I'm hoping to get some feedback from whomever buys these knives but I'd love to hear anyone's opinions here as well.


----------



## Nemo (Jun 7, 2018)

These look pretty nice Dave.

How does one sharpen these on stones?

Will they cope with bone contact?


----------



## Dave Martell (Jun 7, 2018)

Nemo said:


> These look pretty nice Dave.
> 
> How does one sharpen these on stones?
> 
> Will they cope with bone contact?




Stone sharpening these will be easy peasy. 

Most of the edge is flat so that part will be a breeze and for the curve to the tip you just raise the handle and you make the pass. This is easier to do than a gyuto by a long shot. 


As for bone contact, I'd expect they will hold up well but anything can be damaged with enough skill.


----------



## KJDedge (Jun 7, 2018)

whats the width of the blade?


----------



## Dave Martell (Jun 7, 2018)

KJDedge said:


> whats the width of the blade?




30mm at the heel.


----------



## jaybett (Jun 7, 2018)

PM Sent.

Jay


----------



## Nemo (Jun 7, 2018)

Dave Martell said:


> Stone sharpening these will be easy peasy.
> 
> As for bone contact, I'd expect they will hold up well but anything can be damaged with enough skill.



Do you just cut a new flat bevel into your long continuous convex? Or follow the convex with the stones?

Which of these steels do you think is tougher? Or is it hard to call?


----------



## Dave Martell (Jun 7, 2018)

Nemo said:


> Do you just cut a new flat bevel into your long continuous convex? Or follow the convex with the stones?
> 
> Which of these steels do you think is tougher? Or is it hard to call?





Normally a full convex grind goes down to a zero degree edge where the side of the blade goes all the way into a cutting edge with no separate bevel present. That's easy to touch up using strops but not so easy when using stones. So I put a bevel on these knives so that a stone sharpener could follow that easily. I hate unfriendly sharpener knives.


----------



## Dave Martell (Jun 7, 2018)

jaybett said:


> PM Sent.
> 
> Jay




Replied!


----------



## Nemo (Jun 7, 2018)

Dave Martell said:


> Normally a full convex grind goes down to a zero degree edge where the side of the blade goes all the way into a cutting edge with no separate bevel present. That's easy to touch up using strops but not so easy when using stones. So I put a bevel on these knives so that a stone sharpener could follow that easily. I hate unfriendly sharpener knives.

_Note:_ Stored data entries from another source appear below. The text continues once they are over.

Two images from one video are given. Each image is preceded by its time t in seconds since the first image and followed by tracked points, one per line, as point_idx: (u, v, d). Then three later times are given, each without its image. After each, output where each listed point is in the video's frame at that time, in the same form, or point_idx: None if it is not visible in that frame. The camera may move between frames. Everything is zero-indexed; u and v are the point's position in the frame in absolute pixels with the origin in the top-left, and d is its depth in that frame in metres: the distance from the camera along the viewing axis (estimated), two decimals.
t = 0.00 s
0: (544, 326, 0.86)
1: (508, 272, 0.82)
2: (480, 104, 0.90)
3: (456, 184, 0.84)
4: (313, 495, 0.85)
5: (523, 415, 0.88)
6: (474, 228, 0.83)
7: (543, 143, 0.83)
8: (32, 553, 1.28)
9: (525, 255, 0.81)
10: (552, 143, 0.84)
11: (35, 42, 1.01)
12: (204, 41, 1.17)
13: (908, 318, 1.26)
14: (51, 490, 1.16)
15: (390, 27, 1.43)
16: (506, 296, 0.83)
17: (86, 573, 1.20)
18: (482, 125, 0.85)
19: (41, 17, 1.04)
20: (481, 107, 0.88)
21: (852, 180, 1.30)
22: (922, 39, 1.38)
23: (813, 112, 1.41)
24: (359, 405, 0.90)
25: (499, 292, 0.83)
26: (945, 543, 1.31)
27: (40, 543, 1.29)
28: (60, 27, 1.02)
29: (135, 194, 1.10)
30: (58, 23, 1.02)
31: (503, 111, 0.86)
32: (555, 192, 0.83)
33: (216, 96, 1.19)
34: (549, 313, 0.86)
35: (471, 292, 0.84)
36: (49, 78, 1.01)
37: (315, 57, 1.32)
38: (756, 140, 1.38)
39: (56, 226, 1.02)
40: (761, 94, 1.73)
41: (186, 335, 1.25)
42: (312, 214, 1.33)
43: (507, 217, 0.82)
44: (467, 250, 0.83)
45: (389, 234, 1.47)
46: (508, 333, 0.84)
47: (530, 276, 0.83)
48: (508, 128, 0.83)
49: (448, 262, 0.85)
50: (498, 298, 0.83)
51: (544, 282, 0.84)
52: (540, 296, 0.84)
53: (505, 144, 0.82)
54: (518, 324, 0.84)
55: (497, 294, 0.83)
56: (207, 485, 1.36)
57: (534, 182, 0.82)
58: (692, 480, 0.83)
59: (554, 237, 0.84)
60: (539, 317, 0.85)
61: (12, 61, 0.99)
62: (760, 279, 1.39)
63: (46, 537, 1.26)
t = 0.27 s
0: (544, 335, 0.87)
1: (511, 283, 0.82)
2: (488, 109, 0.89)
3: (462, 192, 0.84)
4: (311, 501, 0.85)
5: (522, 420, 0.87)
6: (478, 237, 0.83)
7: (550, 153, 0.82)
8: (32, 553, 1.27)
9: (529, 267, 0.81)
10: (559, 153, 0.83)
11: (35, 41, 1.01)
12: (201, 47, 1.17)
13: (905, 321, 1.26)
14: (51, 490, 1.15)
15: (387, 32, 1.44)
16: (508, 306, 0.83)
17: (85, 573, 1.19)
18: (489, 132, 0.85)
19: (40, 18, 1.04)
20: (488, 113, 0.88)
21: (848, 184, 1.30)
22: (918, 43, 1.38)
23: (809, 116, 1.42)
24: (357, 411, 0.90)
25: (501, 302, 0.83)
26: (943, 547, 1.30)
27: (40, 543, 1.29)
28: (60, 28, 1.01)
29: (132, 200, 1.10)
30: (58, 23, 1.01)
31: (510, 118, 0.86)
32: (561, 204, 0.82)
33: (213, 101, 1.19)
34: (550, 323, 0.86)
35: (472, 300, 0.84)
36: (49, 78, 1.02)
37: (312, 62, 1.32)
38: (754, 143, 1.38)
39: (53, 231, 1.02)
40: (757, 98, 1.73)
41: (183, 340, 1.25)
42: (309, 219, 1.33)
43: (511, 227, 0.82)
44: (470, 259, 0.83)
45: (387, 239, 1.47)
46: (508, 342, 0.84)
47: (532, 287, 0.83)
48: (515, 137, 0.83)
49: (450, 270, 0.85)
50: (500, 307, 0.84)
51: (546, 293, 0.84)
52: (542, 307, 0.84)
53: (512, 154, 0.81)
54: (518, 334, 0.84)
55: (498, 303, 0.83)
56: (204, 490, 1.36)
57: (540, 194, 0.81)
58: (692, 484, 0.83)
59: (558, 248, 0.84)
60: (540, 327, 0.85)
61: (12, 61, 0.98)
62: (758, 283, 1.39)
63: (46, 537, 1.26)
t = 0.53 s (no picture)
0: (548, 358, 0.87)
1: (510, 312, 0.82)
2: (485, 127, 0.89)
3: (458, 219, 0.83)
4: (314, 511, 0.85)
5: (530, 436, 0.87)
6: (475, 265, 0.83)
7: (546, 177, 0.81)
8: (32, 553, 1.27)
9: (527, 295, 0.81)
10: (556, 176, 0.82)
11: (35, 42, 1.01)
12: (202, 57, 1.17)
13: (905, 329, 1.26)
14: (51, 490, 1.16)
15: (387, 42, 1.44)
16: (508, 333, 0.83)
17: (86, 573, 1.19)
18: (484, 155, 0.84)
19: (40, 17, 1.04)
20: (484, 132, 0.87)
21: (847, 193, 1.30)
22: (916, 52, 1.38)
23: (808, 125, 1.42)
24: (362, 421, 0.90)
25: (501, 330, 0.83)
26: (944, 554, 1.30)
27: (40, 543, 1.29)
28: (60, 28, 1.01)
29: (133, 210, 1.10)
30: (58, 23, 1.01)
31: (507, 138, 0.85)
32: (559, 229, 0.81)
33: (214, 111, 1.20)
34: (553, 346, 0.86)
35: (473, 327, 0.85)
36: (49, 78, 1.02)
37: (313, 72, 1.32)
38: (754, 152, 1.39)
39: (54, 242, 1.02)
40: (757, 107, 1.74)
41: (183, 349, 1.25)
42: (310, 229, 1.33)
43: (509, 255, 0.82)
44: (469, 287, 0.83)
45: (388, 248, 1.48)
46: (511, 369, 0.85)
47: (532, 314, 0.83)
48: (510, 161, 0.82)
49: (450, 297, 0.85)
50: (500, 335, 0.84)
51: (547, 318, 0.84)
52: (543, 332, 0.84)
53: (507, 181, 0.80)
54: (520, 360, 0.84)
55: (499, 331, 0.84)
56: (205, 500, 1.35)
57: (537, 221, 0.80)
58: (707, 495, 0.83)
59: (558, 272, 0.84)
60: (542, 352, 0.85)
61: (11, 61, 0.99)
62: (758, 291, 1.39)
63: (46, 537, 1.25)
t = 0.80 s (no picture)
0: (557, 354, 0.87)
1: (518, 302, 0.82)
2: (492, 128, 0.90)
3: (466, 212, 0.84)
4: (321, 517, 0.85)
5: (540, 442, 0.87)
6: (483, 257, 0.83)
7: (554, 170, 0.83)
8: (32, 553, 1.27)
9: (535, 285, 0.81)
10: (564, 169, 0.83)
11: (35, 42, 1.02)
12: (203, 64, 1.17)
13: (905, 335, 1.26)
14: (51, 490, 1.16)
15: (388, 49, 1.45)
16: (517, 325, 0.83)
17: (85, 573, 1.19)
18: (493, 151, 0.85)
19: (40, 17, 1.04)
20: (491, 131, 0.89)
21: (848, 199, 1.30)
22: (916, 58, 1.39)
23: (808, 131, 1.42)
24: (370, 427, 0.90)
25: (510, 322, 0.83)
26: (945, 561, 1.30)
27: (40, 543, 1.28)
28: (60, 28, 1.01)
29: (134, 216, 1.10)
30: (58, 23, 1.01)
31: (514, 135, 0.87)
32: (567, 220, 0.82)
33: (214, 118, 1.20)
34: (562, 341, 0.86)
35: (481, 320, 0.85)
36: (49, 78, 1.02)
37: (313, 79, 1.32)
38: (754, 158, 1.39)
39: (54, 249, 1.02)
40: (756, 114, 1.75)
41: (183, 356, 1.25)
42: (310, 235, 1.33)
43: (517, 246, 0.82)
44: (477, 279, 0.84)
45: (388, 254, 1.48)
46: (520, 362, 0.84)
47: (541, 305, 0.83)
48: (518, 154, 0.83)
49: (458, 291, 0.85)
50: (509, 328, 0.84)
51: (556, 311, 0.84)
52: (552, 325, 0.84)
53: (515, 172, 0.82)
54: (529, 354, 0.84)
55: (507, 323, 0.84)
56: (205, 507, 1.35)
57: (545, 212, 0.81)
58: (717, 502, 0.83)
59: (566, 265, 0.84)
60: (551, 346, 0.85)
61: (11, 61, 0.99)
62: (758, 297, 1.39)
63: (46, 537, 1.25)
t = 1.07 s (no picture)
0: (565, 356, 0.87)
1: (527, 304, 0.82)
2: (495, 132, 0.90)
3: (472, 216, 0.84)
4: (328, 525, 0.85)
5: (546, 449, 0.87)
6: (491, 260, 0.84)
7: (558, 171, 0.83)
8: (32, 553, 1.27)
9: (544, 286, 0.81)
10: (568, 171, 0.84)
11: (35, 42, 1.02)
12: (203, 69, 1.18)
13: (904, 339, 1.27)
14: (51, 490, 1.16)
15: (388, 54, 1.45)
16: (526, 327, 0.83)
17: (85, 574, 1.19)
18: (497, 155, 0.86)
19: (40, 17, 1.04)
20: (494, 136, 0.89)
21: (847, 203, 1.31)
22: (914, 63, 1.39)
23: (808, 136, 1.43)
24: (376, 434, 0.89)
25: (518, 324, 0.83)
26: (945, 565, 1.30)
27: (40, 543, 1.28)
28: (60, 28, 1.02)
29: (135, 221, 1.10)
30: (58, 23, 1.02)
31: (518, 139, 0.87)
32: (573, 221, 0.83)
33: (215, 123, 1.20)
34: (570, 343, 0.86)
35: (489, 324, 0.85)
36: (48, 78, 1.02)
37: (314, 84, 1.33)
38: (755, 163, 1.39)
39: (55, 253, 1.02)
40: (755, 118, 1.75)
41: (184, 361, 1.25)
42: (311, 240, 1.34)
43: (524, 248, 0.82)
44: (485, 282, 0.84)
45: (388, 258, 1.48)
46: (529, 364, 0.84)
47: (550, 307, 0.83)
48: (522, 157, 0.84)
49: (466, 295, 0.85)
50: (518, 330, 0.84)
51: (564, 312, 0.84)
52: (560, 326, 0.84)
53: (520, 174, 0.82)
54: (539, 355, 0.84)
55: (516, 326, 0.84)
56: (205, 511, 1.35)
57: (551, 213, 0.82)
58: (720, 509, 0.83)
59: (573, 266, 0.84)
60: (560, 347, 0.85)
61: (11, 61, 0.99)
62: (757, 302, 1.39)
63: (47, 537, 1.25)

Got it. Is the first option what is often referred to as a "zero grind"?


----------



## Dave Martell (Jun 7, 2018)

Nemo said:


> Got it. Is the first option what is often referred to as a "zero grind"?





Yes sir.


----------



## Dave Martell (Jun 7, 2018)

Both knives SOLD


----------



## sudsy9977 (Jun 7, 2018)

Is the entire heel sharpened? Did you consider making any small guard like another boning knives


----------



## Dave Martell (Jun 7, 2018)

sudsy9977 said:


> Is the entire heel sharpened? Did you consider making any small guard like another boning knives




Hi Ryan,
The heel is rounded and smooth, keeps the hand from moving forward.


----------



## Matus (Jun 8, 2018)

Dave Martell said:


> Both knives SOLD



[emoji106]


----------